**Your instructions:**
Gather every line of the material below that contains the word "closest", treating uppercase and lowercase as distinct.

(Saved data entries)
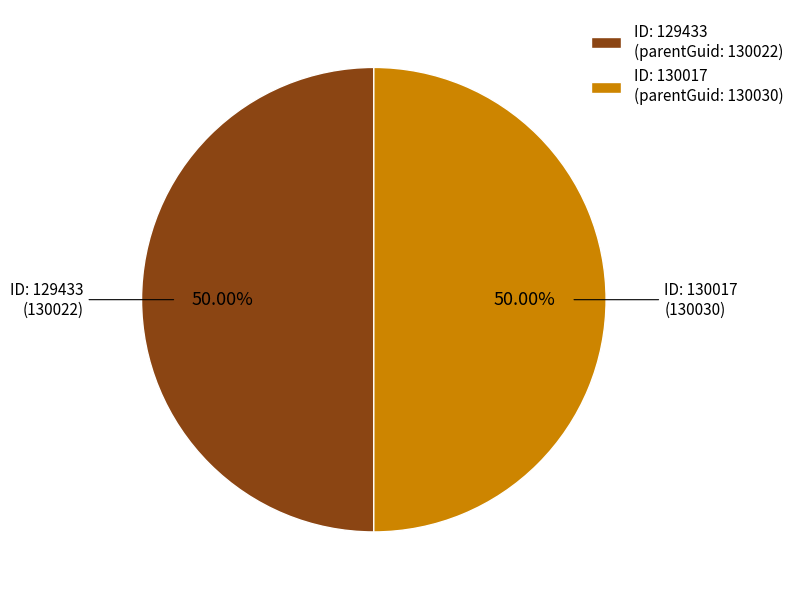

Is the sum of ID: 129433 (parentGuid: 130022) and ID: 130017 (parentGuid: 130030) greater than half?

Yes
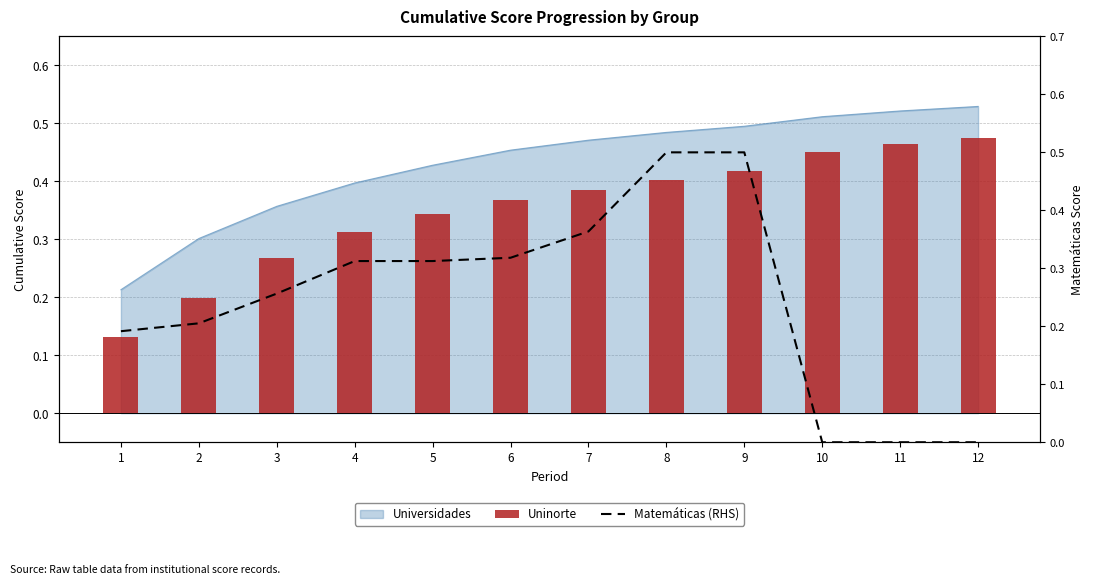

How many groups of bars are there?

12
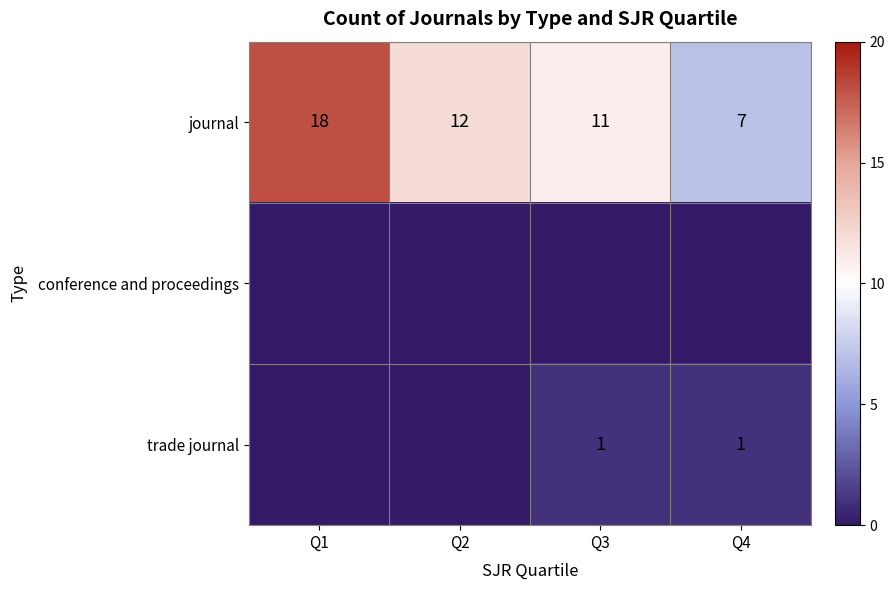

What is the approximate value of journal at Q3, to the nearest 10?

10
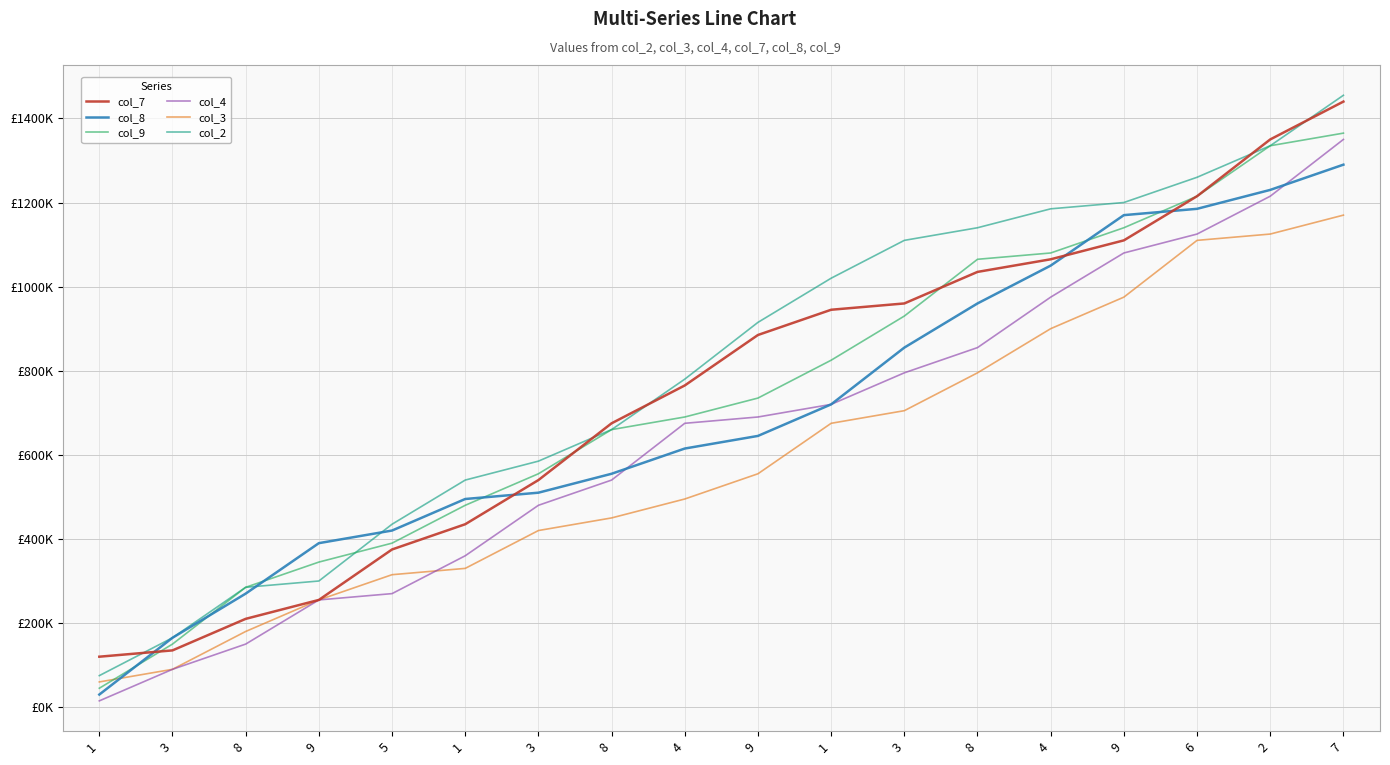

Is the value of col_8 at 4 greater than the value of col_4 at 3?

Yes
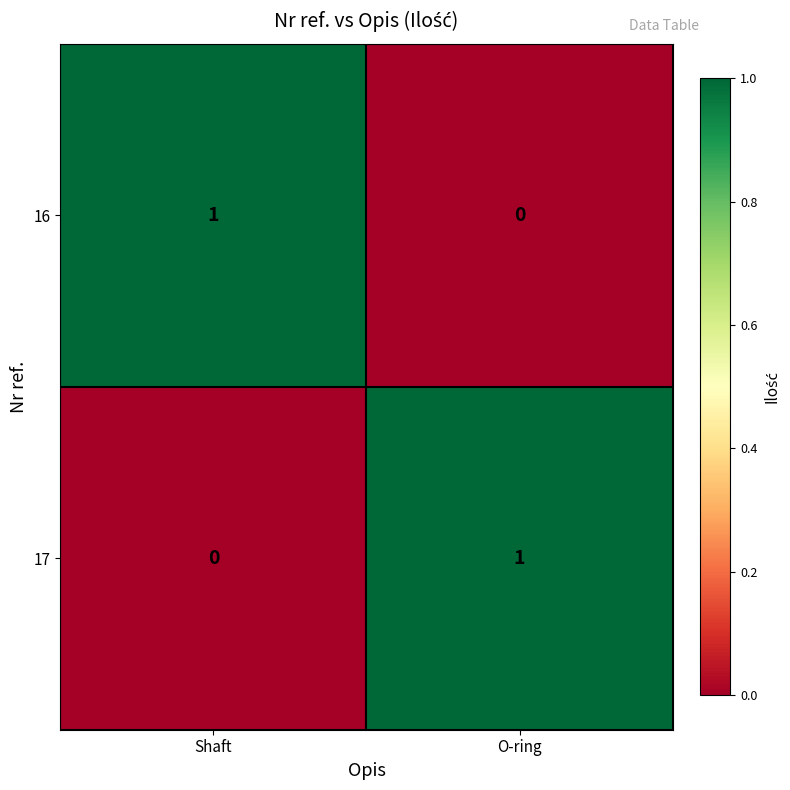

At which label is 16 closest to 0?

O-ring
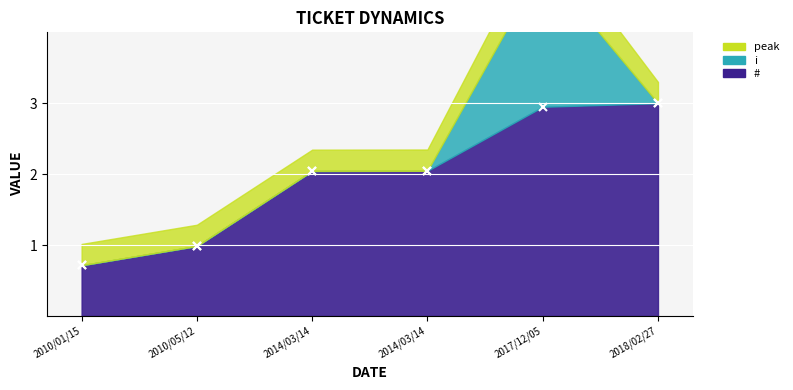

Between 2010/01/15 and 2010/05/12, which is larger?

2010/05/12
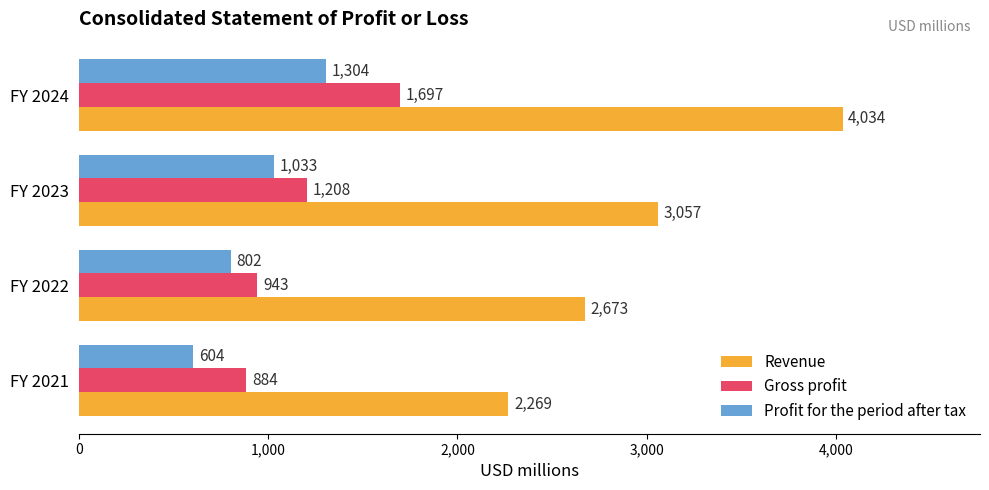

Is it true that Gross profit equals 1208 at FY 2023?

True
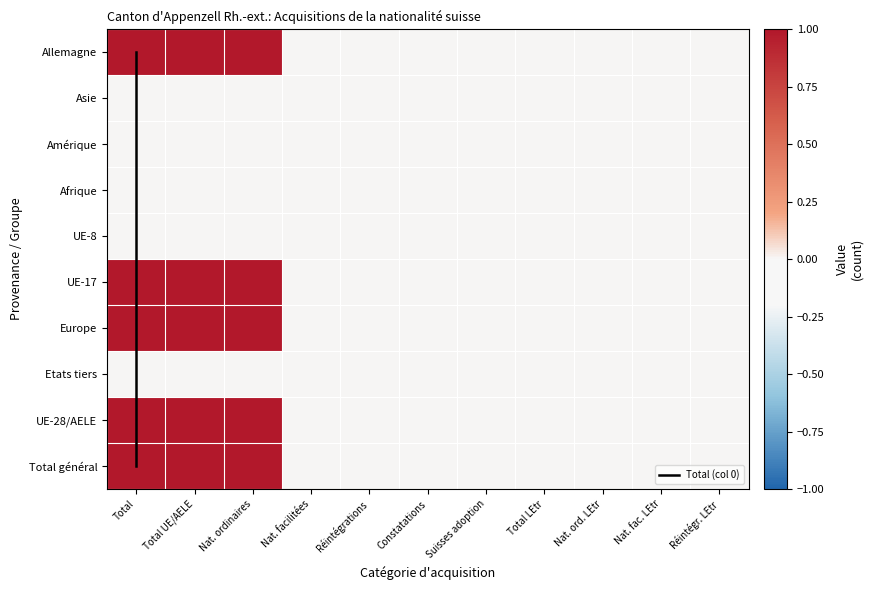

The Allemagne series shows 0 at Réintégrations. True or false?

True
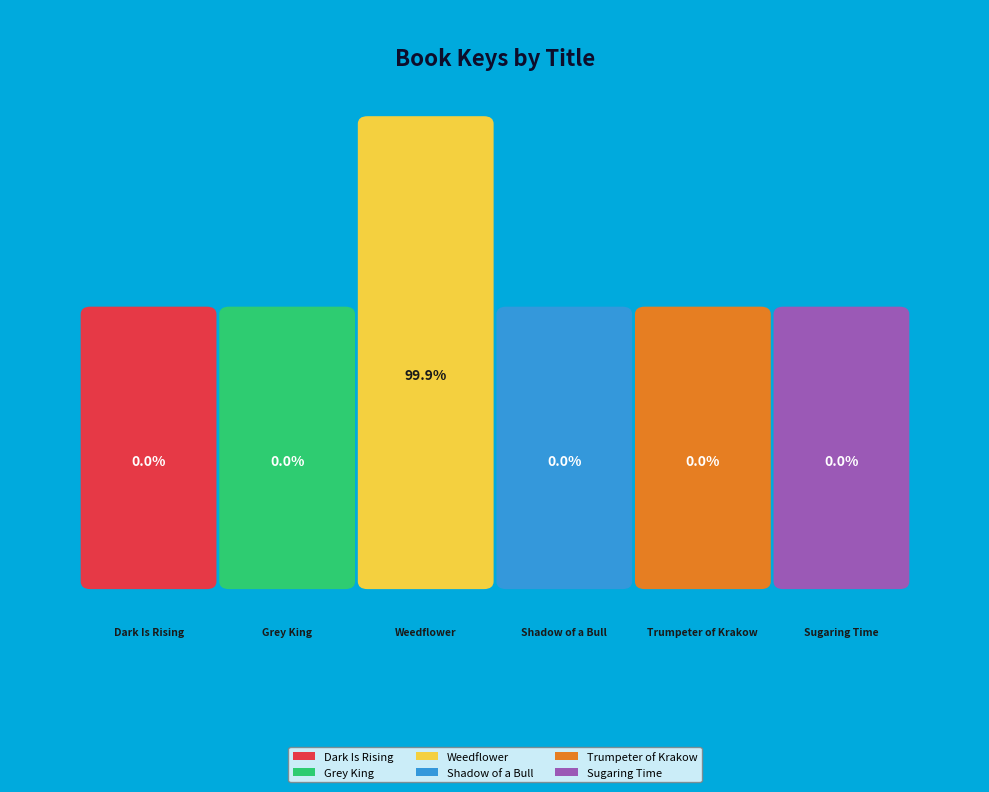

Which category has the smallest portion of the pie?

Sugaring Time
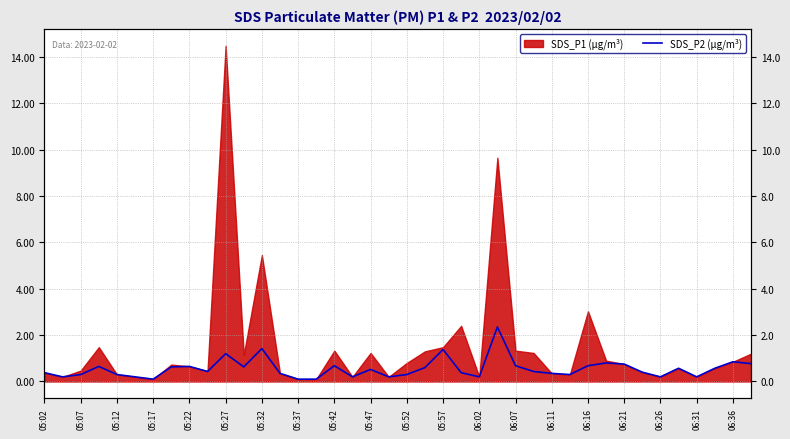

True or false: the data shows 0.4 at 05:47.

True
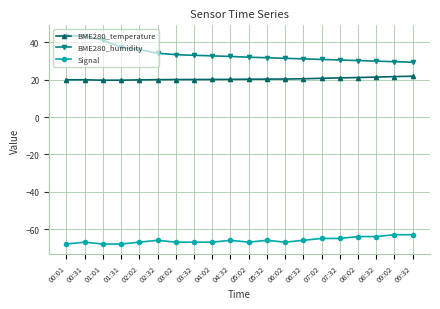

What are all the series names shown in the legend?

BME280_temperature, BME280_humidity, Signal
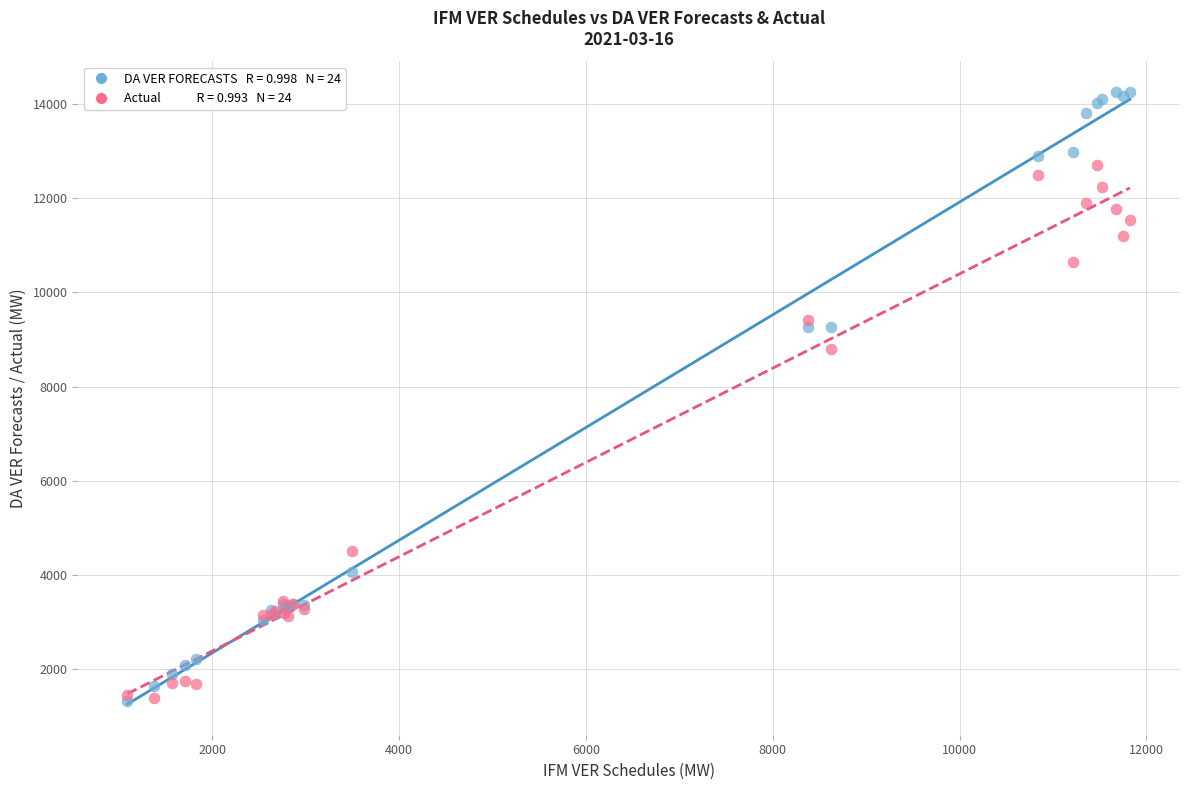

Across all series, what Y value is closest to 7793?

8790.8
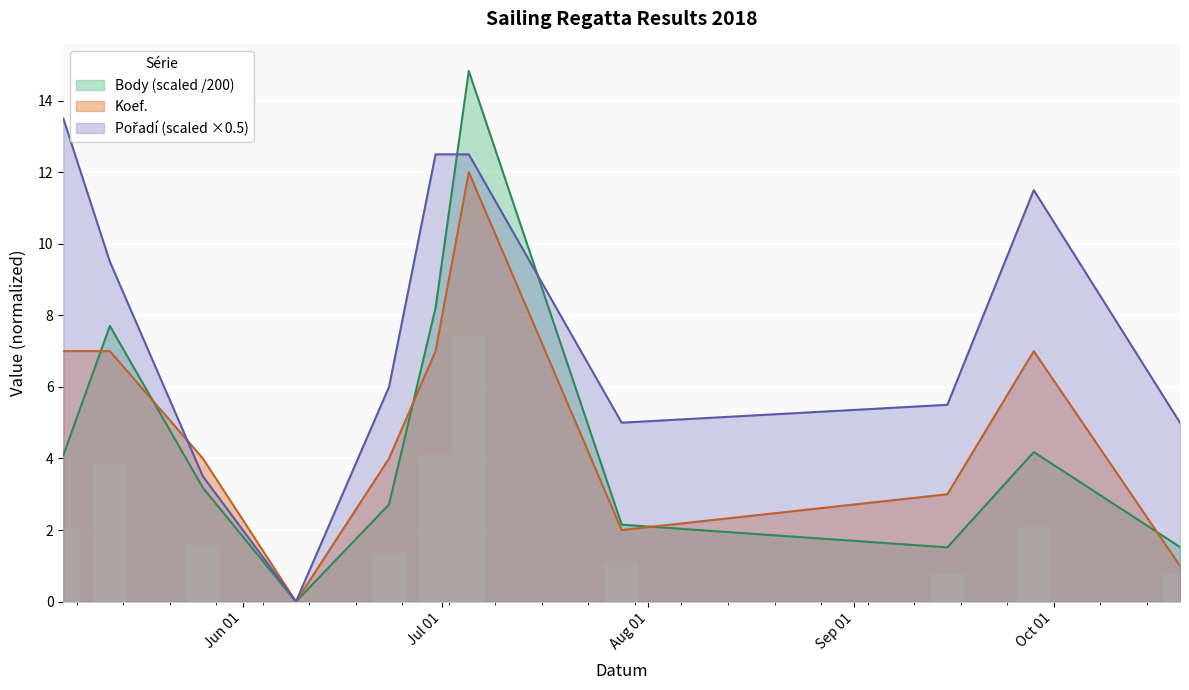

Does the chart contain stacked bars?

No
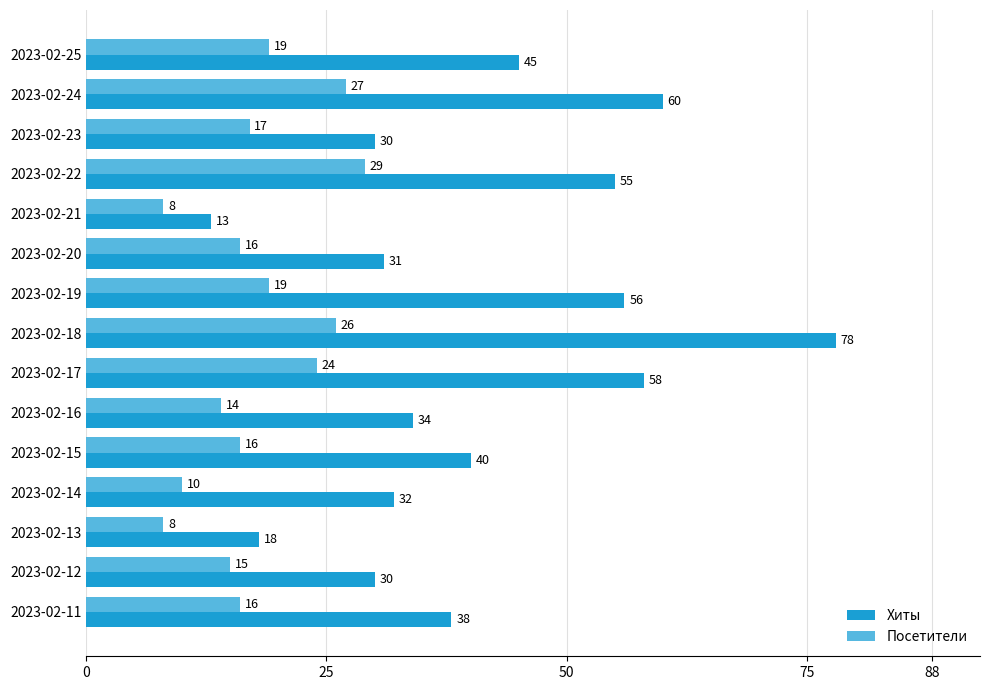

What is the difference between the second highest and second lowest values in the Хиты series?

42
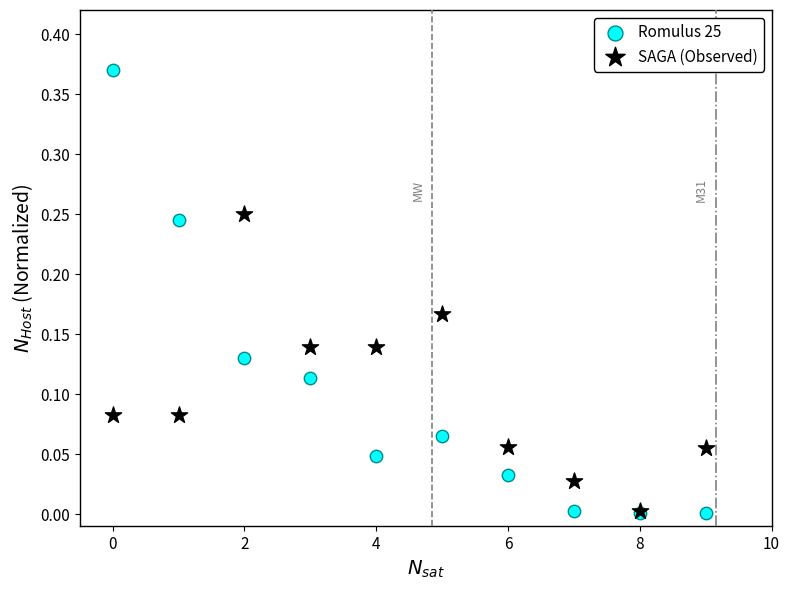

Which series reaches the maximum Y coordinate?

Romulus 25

**Completed exercise:**
At which label is 16 closest to 0?
Across all series, what Y value is closest to 7793?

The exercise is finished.